## APPLY WHAT YOU READ
A. Write out the passage of the broadband article that begins at the words "Off-peak speeds can, of" and stops after "the target speed.".
B. Rewrite the paragraph of the broadband article that begins "ISPs that make identical claims" as a short list, keeping its main facts.

## SELECTED EXCERPT
:::::
The rot set in last April, when broadband began being advertised at “up to” 8 megs. Since then, barrow-boy barking and vaguely worded contracts have masked poor performance. Spivvish offers make comparing tariffs meaningless — an outrage when most service providers handcuff customers to contracts of 12 or even 18 months.
Forty per cent of UK households now have broadband, a 12% increase on 2005, but the industry is playing us for mugs. It knows that most consumers believe broadband conforms to a standard — like gas — whoever delivers it to your home. Yet within the same street, performance varies wildly between providers, as does customer service. The telecoms regulator, Ofcom, says consumers must examine ISPs to “assess which suits them”. However, making an informed purchase in today’s tumultuous marketplace is, frankly, beyond the average family.
“The difference between products is verging on scandalous, and it’s hard for consumers to know what they are buying,” says Andrew Ferguson, of the independent online monitor ADSLGuide, “The broadband market is becoming a minefield to negotiate, with consumers not knowing what speeds they will receive until the service is up and running.”
ISPs that make identical claims often deliver very different connection speeds, and most, if not all, can never reach their stated targets. In speed tests carried out by consumers at ADSLGuide, the average evening download rates for two services advertised as “up to” 8 megs differed by a factor of three (0.86 megs for TalkTalk; 2.52 megs for PlusNet).
Off-peak speeds can, of course, be faster. Yet, though TalkTalk offered “up to” 8 megs, it delivered an off-peak average of a paltry 1.2 megs — almost exactly the same as a 2-meg connection. The company has since admitted to Doors that it has barely started upgrading to the latest ADSL technology — a scandalous case of mis-selling.
“We are trialling the DSLMax service and, all being well, hope to upgrade lines to this service in the future,” TalkTalk said. Yet, for months it has been marketing “up to” 8 megs as the target speed.
Such discrepancies abound throughout the industry. Specifications can change on a monthly basis, though performance figures are not available to the public and ISPs are under no obligation to Ofcom to deliver the exotic speeds they advertise. It’s as if ISPs are allowed to promise a Porsche and deliver a Nissan. If our cars spluttered because Shell or BP passed off diesel as premium-grade petrol, there would be an outcry. Britain’s internet users should be as furious about watered-down, inconsistent, broadband.
“We suddenly and completely lost our Wanadoo [now Orange] broadband connection,” says Hilary Stafford-Clark, a writer from Kent. “After many expensive and tedious calls to a help centre in India, I was told the problem was definitely not with the ISP, but with my router. I later discovered Wanadoo was getting a signal from some distance away — too far to support the two-meg service it had sold us without checking whether the telephone line could handle it.”
Such mis-selling is typical of many ISPs. “They are playing fast and loose,” Ferguson says. “It’s a disgrace.”
:::::
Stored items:

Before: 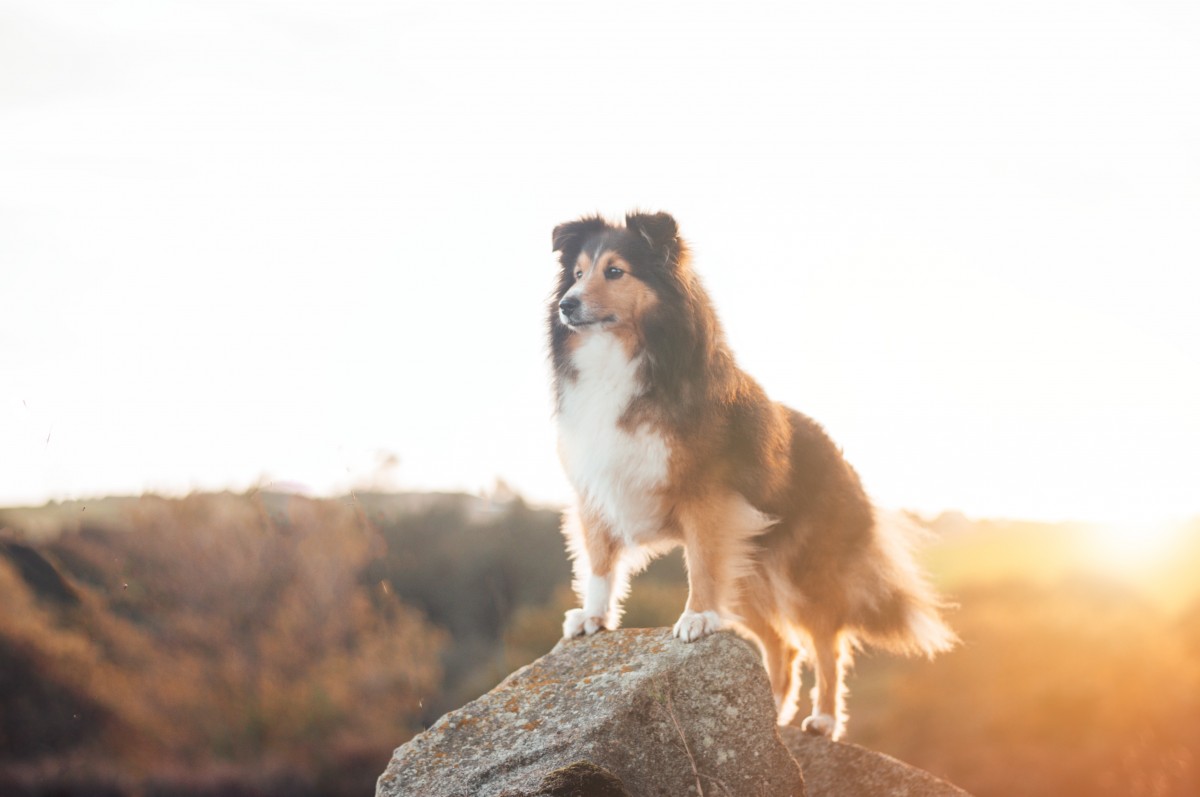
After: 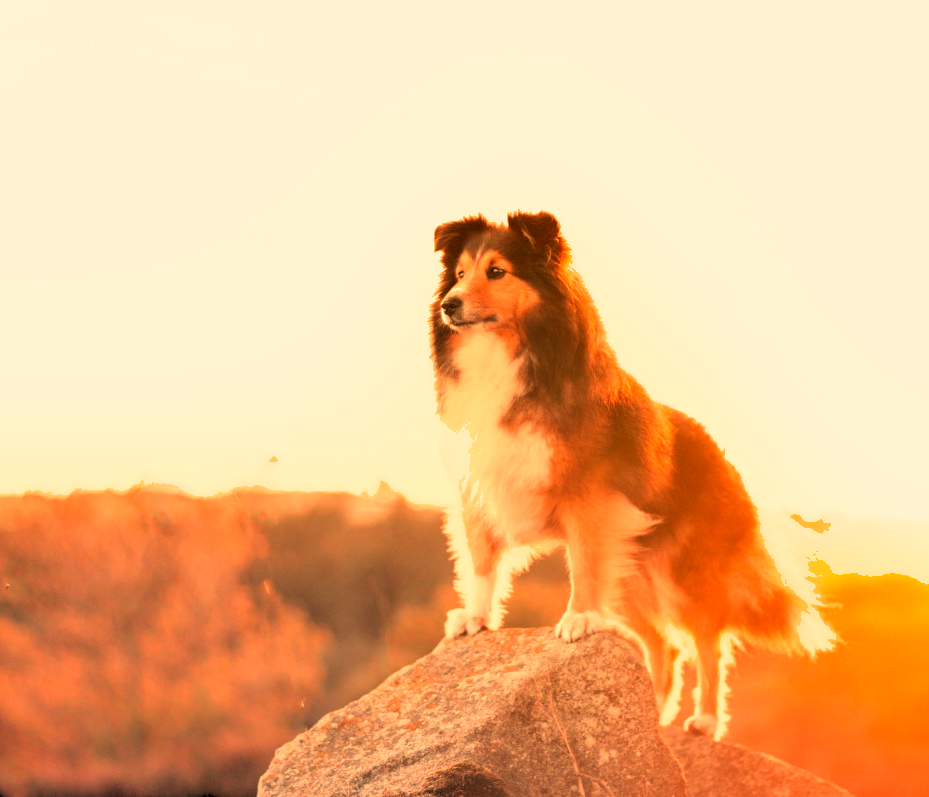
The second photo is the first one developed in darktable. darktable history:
crop: left 9.88%, right 12.664%
rgb levels: levels [[0.027, 0.429, 0.996], [0, 0.5, 1], [0, 0.5, 1]]
shadows and highlights: shadows 5, soften with gaussian
white balance: red 1.467, blue 0.684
:::::
## EXERCISE RESULTS
A.
Off-peak speeds can, of course, be faster. Yet, though TalkTalk offered “up to” 8 megs, it delivered an off-peak average of a paltry 1.2 megs — almost exactly the same as a 2-meg connection. The company has since admitted to Doors that it has barely started upgrading to the latest ADSL technology — a scandalous case of mis-selling.
“We are trialling the DSLMax service and, all being well, hope to upgrade lines to this service in the future,” TalkTalk said. Yet, for months it has been marketing “up to” 8 megs as the target speed.

B.
- ISPs making identical claims often deliver very different connection speeds.
- Most, if not all, can never reach their stated targets.
- In consumer speed tests at ADSLGuide, two services advertised as "up to" 8 megs had average evening download rates that differed by a factor of three: 0.86 megs for TalkTalk and 2.52 megs for PlusNet.